Wednesday, December 19, 2007

Time Magazine POTY

Time's Person of the Year for 2007 is creepy Russian President Vladimir Putin:
"...Russia is central to our world—and the new world that is being born. It is the largest country on earth; it shares a 2,600-mile (4,200 km) border with China; it has a significant and restive Islamic population; it has the world's largest stockpile of weapons of mass destruction and a lethal nuclear arsenal; it is the world's second largest oil producer after Saudi Arabia; and it is an indispensable player in whatever happens in the Middle East. For all these reasons, if Russia fails, all bets are off for the 21st century. And if Russia succeeds as a nation-state in the family of nations, it will owe much of that success to one man, Vladimir Vladimirovich Putin." [...]

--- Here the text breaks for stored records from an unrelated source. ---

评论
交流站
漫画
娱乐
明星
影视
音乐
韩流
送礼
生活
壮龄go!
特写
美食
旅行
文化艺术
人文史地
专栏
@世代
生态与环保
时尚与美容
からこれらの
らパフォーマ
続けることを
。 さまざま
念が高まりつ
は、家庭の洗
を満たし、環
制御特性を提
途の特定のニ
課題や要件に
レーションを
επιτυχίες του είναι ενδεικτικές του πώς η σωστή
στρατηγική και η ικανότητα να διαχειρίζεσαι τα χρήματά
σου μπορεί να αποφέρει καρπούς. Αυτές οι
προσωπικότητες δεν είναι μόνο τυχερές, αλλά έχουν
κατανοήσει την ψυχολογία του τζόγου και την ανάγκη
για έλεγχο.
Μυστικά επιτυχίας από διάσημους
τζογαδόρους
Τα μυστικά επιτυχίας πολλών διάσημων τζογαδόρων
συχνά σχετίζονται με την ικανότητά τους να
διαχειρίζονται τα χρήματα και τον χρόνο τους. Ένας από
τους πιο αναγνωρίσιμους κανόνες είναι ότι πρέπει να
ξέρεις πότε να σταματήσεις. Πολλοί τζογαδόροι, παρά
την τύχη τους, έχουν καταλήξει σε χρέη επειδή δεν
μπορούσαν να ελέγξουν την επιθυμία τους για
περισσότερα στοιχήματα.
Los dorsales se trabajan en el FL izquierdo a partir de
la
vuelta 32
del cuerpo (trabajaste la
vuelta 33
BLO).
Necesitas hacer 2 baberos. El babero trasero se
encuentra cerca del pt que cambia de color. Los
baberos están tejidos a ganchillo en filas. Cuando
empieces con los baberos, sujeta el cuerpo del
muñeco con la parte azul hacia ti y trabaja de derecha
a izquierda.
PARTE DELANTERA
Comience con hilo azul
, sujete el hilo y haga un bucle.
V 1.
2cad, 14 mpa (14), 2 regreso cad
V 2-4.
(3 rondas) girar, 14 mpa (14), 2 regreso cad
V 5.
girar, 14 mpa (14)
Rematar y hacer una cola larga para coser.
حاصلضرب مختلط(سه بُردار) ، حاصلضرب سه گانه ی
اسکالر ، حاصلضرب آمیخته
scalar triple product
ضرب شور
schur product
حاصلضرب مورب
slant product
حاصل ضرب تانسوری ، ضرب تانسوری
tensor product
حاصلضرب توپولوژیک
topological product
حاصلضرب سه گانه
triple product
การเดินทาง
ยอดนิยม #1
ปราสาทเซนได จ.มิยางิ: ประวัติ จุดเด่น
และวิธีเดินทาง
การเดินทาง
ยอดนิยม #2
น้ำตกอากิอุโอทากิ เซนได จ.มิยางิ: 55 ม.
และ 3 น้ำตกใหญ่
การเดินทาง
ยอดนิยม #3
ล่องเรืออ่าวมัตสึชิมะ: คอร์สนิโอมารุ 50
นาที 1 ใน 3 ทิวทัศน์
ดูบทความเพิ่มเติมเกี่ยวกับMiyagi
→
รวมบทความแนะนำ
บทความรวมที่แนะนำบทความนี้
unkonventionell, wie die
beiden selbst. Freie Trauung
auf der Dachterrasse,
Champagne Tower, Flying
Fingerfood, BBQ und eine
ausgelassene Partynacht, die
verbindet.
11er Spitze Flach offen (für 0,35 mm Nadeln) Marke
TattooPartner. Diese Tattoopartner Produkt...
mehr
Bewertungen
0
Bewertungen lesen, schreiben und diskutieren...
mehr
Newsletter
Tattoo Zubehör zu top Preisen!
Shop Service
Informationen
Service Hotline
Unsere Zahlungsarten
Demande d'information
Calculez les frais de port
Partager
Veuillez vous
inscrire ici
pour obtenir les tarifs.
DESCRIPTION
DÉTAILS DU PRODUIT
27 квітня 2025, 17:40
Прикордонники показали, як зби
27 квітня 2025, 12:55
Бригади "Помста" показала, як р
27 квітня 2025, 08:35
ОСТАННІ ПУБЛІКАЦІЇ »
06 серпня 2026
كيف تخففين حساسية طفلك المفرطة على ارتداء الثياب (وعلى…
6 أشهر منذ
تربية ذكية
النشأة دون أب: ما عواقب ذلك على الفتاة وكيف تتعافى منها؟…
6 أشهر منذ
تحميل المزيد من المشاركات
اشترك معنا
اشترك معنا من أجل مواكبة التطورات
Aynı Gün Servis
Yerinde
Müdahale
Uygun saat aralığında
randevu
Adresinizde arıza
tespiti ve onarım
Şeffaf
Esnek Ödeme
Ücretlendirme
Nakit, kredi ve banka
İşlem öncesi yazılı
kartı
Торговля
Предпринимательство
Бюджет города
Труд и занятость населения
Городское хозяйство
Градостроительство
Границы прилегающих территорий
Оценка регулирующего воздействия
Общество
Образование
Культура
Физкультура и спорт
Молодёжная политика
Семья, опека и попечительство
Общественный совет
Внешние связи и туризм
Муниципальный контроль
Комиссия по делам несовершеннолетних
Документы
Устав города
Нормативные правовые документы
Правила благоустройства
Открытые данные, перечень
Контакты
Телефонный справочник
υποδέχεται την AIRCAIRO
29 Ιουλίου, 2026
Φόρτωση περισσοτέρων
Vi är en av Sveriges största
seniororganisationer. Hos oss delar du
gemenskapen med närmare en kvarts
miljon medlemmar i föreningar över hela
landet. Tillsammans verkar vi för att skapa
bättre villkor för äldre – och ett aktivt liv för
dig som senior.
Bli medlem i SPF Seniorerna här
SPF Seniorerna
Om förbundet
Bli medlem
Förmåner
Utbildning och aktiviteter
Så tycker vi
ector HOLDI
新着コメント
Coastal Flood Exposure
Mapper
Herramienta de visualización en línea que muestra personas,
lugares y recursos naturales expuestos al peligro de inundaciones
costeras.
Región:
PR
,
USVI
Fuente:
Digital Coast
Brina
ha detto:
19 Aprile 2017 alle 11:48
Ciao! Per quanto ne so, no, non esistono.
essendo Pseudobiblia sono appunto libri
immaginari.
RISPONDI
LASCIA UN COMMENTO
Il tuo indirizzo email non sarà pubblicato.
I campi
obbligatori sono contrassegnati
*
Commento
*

"TIME's Person of the Year is not and never has been an honor. It is not an endorsement. It is not a popularity contest. At its best, it is a clear-eyed recognition of the world as it is and of the most powerful individuals and forces shaping that world—for better or for worse. It is ultimately about leadership—bold, earth-changing leadership. Putin is not a boy scout. He is not a democrat in any way that the West would define it. He is not a paragon of free speech. He stands, above all, for stability—stability before freedom, stability before choice, stability in a country that has hardly seen it for a hundred years."
And creepy, don't forget teh creepy. (Sorry Vlad, it's true.) Anyway...

Yep. Can't say I disagree that Putin's been a force for stability in a country that was teetering on the brink of collapse when he took the reins. As to his methods, well, the POTY distinction has more to do with the ends than the means. Putin is in his ascendancy at the moment -- he'll be a major newsmaker in the future.


Second: Al Gore, who I was expecting to win. (But he's got his Nobel Peace Prize to keep him warm.)